(Dataset entries)
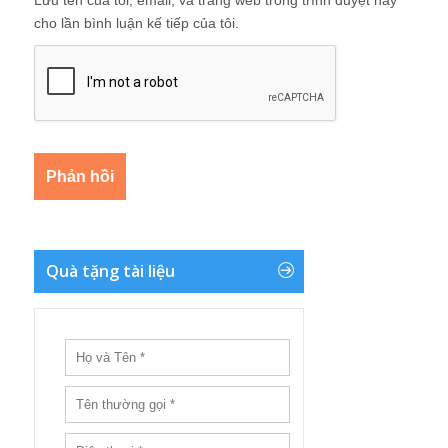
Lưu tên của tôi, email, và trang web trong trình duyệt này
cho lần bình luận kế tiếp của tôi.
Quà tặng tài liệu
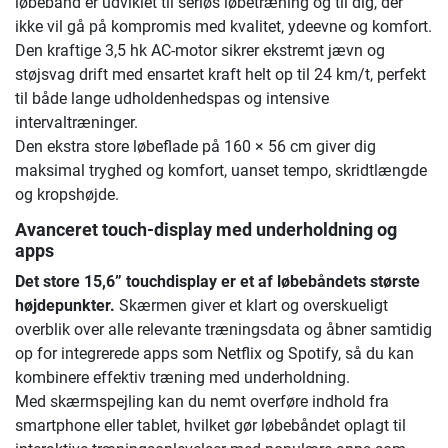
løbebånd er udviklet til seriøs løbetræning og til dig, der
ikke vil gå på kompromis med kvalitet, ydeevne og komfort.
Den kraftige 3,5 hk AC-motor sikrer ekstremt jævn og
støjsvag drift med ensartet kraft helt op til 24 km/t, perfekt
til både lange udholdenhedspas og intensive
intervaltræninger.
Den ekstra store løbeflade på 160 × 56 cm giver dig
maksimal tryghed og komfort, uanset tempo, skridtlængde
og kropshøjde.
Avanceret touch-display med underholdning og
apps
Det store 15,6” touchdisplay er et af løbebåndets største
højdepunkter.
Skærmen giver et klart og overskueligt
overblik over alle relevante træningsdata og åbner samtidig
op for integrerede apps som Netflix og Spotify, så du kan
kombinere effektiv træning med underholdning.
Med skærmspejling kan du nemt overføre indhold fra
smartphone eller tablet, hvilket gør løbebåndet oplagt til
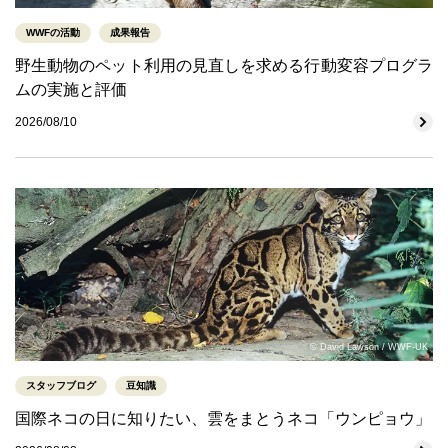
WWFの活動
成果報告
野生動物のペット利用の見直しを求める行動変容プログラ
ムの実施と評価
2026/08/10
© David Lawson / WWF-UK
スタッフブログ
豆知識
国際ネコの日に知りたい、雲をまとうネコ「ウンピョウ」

ACTIVITY:
Whenever a line of the data above includes the word "komfort", copy that line.

RESPONSE FOR THIS EXERCISE:
ikke vil gå på kompromis med kvalitet, ydeevne og komfort.
maksimal tryghed og komfort, uanset tempo, skridtlængde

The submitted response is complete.